## AUSZUG DER SEITE
Tränen nach Gerichtsurteil
Der Angeklagte soll seine Frau auf der Straße in Heiligenhaus überfallen und verletzt haben.
Als das Urteil verkündet wird, bricht der Angeklagte in Tränen aus. Der Vorsitzende Richter Jochen Kötter schickte den Mazedonier wegen versuchten Totschlags für vier Jahre und sechs Monate in Haft. Das Opfer, seine 38-jährige Ehefrau, war am 28. Juli 2023 in den Mittagsstunden mit ihrer Tochter (11) und einer Bekannten (24) auf dem Verbindungsweg zwischen der Höseler Straße und der Harzstraße unterwegs. Dort schlug der Angeklagte die Frau erst mit einem Ast, dann stach er ihr mit einem Messer in den Rücken. Als die Messerklinge abbricht, zieht er die Frau an den Haaren, zerrt sie zu Boden und schlägt ihr mit den Fäusten ins Gesicht. Ein Bauarbeiter und zwei Müllwerker hatten die Hilferufe der Frau gehört und Ismet R. daran gehindert, weiter auf das Opfer einzuschlagen. Die drei Männer hielten den Angeklagten bis zum Eintreffen der Polizei fest.

## GEGEBENE INFORMATIONEN
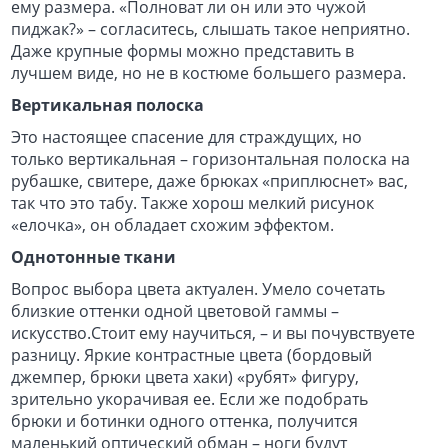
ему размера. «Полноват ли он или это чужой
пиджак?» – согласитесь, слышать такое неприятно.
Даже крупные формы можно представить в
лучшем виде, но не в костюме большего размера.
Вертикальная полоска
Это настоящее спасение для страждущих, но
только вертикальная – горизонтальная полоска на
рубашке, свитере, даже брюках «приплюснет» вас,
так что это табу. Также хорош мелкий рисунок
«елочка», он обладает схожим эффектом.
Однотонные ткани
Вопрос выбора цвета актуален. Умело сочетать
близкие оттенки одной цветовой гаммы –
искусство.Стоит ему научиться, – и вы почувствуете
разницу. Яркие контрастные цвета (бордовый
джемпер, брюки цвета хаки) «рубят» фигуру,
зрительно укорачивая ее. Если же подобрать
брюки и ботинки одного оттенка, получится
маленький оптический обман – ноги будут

---

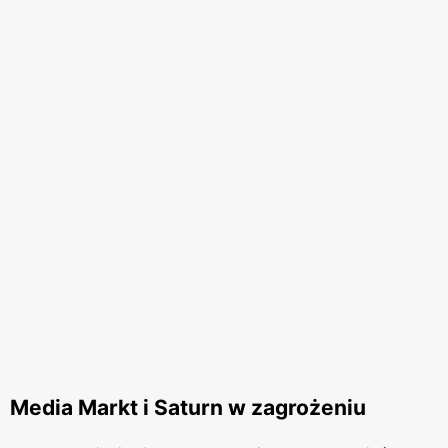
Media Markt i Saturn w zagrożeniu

## DEINE AUFGABE
Schreib aus dem Bericht über das Gerichtsurteil das Stück Wort für Wort ab, das bei „Als das Urteil“ anfängt und bei „der Polizei fest.“ aufhört.

## LÖSUNG DER AUFGABE
Als das Urteil verkündet wird, bricht der Angeklagte in Tränen aus. Der Vorsitzende Richter Jochen Kötter schickte den Mazedonier wegen versuchten Totschlags für vier Jahre und sechs Monate in Haft. Das Opfer, seine 38-jährige Ehefrau, war am 28. Juli 2023 in den Mittagsstunden mit ihrer Tochter (11) und einer Bekannten (24) auf dem Verbindungsweg zwischen der Höseler Straße und der Harzstraße unterwegs. Dort schlug der Angeklagte die Frau erst mit einem Ast, dann stach er ihr mit einem Messer in den Rücken. Als die Messerklinge abbricht, zieht er die Frau an den Haaren, zerrt sie zu Boden und schlägt ihr mit den Fäusten ins Gesicht. Ein Bauarbeiter und zwei Müllwerker hatten die Hilferufe der Frau gehört und Ismet R. daran gehindert, weiter auf das Opfer einzuschlagen. Die drei Männer hielten den Angeklagten bis zum Eintreffen der Polizei fest.